4 servings (serving size: 1 breast half or 1 leg quarter)
Photo: Becky Luigart-Stayner; Styling: Leigh Ann Ross
1 1/2 teaspoons Hungarian sweet paprika
1 teaspoon brown sugar
1/2 teaspoon garlic powder
1/2 teaspoon onion powder
1/2 teaspoon ground red pepper
1/2 teaspoon chili powder
1/4 teaspoon ground allspice
3/4 teaspoon kosher salt, divided
2 (12-ounce) cans root beer, divided
2 tablespoons chilled unsalted butter, cut into pieces
2 teaspoons cider vinegar
1 (3 1/2-pound) whole chicken, skinned
How to Make It
Prepare grill for indirect grilling, heating one side to medium.
Combine first 7 ingredients and 1/2 teaspoon salt in a small bowl.
Open both root beer cans; pour 18 ounces into a small saucepan. Set remaining root beer aside (in the can). Bring 18 ounces root beer to a boil. Cook until reduced to 1/3 cup (about 20 minutes). Remove from heat. Add remaining 1/4 teaspoon salt, butter, and vinegar, stirring until smooth.
Rub paprika mixture evenly over chicken. Holding chicken upright with the cavity facing down, insert reserved opened root beer can into cavity. Place chicken on unheated side of grill. Spread legs out to form a tripod to support the chicken. Cover and grill for 1 hour and 30 minutes or until a meat thermometer inserted into meaty portion of thigh registers 160°, basting chicken every 20 minutes with sauce.
Lift chicken slightly using tongs; place spatula under can. Carefully remove chicken and can from grill; place on a cutting board. Let stand 10 minutes. Gently lift chicken using tongs or insulated rubber gloves; carefully twist can and remove from cavity. Discard can. Carve chicken.
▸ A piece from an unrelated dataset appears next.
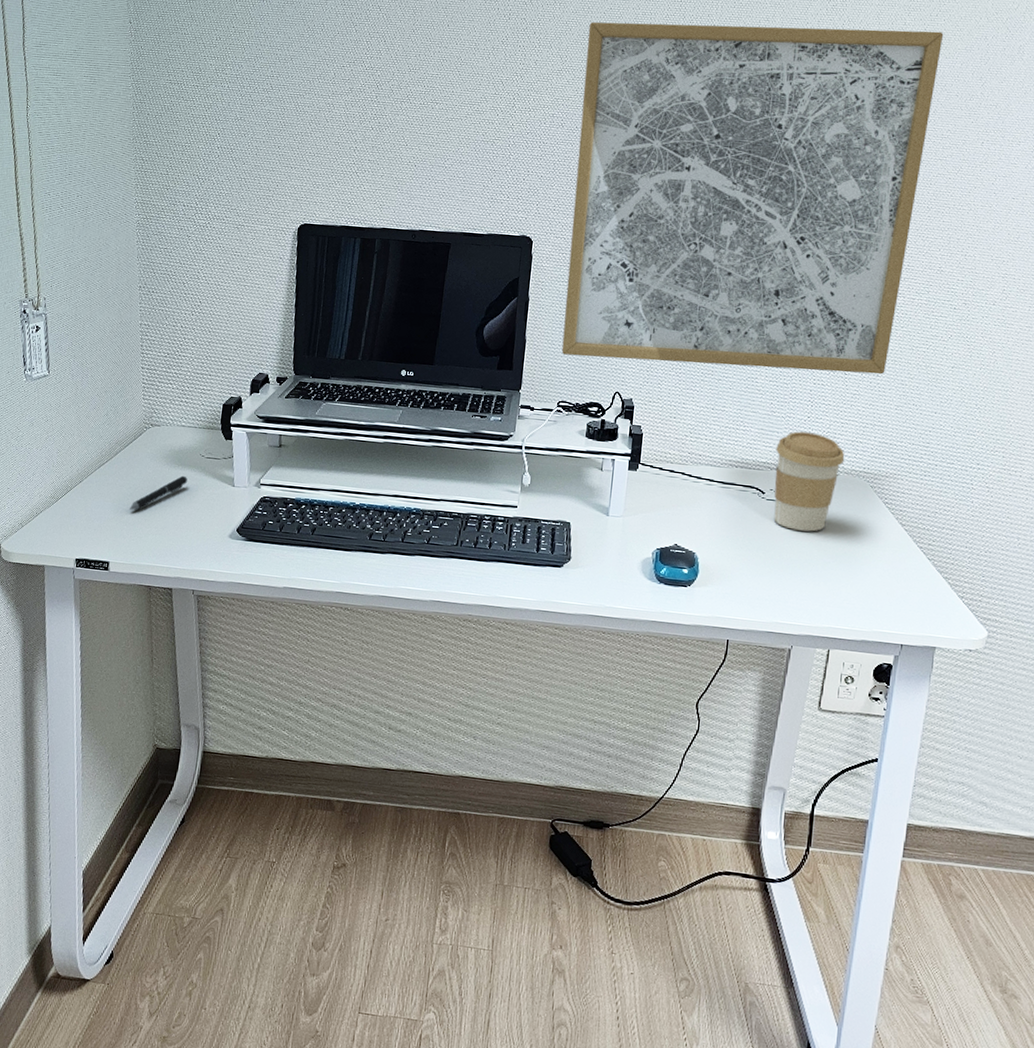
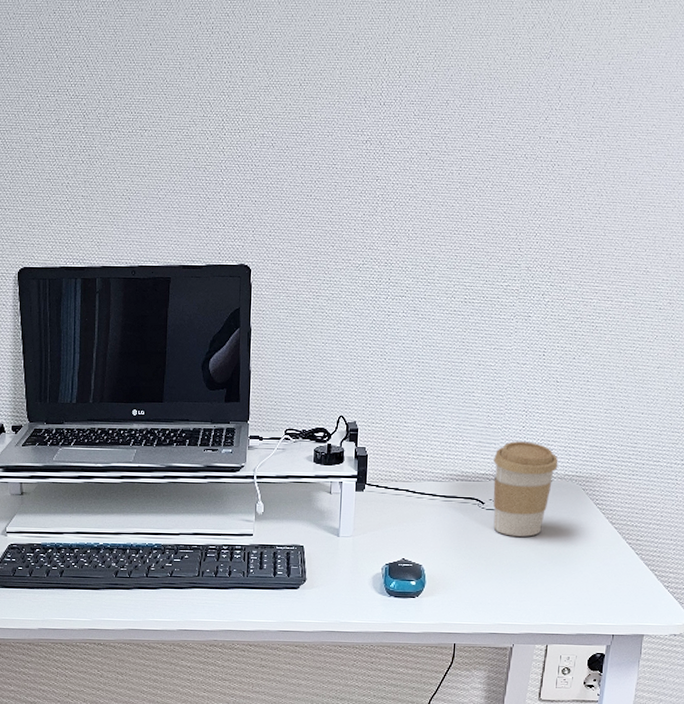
wall art: present [561,21,944,375] -> none [286,19,649,383]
I made this chicken in my oven because we didn't have a grill and it turned out beautifully! I made a 5.5 pound bird and it was done in about a hour on 375° according to my thermometer which I had in the thigh. I pulled it out and let it rest for half an hour. Which was really, really, really hard. Because this thing stank my house up real pretty like if you know what I mean! But that first bite was totally worth the wait!The best part on the bird was definitely the skin. Getting a bite of skin with the chicken was like a flavor explosion in my mouth. All of the spices mixed with the glaze were to die for. And definitely do not skip the root beer reduction glaze if you make this! It's time consuming and creates another pot to clean, but it's worth it. Plus your already waiting on the bird anyways, so why not? You would expect it to be kinda overly sweet from the root beer, but it surprisingly isn't. The vinegar added to it gives it a almost bbq quality that I didn't expect. I used the drippings from the chicken mixed with the reduction in the bottom of my baking dish as a sort of awesome gravy for my mashed sweet potatoes and bites of chicken that I didn't have a piece of skin for. I would also say that even the most novice of cooks could do this recipe. The absolute hardest part is waiting. For the reduction to boil down, and the chicken to rest. Do don't be afraid to try it. You and your family will thank you later!
Best chicken ever! We're not a couple terribly skilled at using our grill. Except for steak, we tend to either overcook or undercook things. This chicken was perfect. We used a 4 1/2 pound chicken and added 1/2 hour to the cooking time. Juicy, crispy, and cute as the dickens as it cooked standing up.
Simply fabulous! I used a 4.5 lb chicken on my gas grill and kept all the burners on low and it was amazing! Took about an hour and 45 minutes and turned such a gorgeous dark color (almost reminded me of Peking Duck!) Will make again, definitely! Had a little trouble keeping it upright at first, but once it cooked for around 20 minutes it was easier to prop up.
Per Ann Taylor Pitman (in Oct 2010 issue) this can be baked in the oven at 375 for 1 hour or until thigh is 165. To replicate the smokey grill flavor, reduce sweet paprika to 3/4 tsp and add 3/4 tsp smoked paprika.
You'll have to remove a rack in your oven to accomodate an upright (propped up on the can) chicken.
Yumm! This was a good one and pretty fun to make. Never did the whole chicken thing before, so I accidentally bought the chicken with all the skin and guts still inside it....so that was pretty gross taking out, but the chicken was only $2.50. The chicken was super moist and the glaze was delicious,... in addition the whole patio/house smelled amazing. I think I saw the neighbors salivating over the fence line. It was also perfect amount of food for me and my wife... half breast and thigh for each.